Aim of the task:
Below is a set of entries. Reproduce exactly the lines from the one containing "2026-05-11 5:28 AM" through the end, both included.

- Opening Delimiter -

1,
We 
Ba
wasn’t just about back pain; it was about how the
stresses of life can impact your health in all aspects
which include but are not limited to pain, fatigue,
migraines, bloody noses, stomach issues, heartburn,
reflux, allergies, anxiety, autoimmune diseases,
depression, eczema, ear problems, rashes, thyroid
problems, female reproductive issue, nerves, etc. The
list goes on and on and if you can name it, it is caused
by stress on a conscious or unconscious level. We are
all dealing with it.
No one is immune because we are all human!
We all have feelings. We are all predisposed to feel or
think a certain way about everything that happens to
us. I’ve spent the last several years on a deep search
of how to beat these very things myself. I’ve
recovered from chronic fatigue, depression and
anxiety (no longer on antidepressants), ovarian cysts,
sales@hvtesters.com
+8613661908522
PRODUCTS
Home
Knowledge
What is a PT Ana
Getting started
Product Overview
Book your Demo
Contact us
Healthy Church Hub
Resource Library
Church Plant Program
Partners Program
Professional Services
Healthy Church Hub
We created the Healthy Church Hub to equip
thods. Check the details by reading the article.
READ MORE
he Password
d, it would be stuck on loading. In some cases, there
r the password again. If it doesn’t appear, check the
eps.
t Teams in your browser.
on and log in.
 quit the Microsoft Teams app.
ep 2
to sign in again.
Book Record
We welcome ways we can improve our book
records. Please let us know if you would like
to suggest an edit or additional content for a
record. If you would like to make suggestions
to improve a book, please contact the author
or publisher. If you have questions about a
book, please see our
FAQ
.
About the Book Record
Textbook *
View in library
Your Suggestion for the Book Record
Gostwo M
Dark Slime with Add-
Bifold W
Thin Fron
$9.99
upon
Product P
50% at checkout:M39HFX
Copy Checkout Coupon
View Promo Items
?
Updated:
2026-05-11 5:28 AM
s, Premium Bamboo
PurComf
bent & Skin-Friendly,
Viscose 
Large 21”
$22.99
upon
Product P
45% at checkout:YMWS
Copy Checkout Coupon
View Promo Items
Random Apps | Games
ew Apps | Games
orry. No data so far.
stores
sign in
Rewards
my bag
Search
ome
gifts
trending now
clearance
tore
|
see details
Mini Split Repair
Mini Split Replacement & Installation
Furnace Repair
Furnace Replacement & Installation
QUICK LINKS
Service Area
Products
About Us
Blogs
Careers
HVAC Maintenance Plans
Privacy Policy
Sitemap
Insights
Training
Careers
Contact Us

- Closing Delimiter -

Answer space:
2026-05-11 5:28 AM
s, Premium Bamboo
PurComf
bent & Skin-Friendly,
Viscose 
Large 21”
$22.99
upon
Product P
45% at checkout:YMWS
Copy Checkout Coupon
View Promo Items
Random Apps | Games
ew Apps | Games
orry. No data so far.
stores
sign in
Rewards
my bag
Search
ome
gifts
trending now
clearance
tore
|
see details
Mini Split Repair
Mini Split Replacement & Installation
Furnace Repair
Furnace Replacement & Installation
QUICK LINKS
Service Area
Products
About Us
Blogs
Careers
HVAC Maintenance Plans
Privacy Policy
Sitemap
Insights
Training
Careers
Contact Us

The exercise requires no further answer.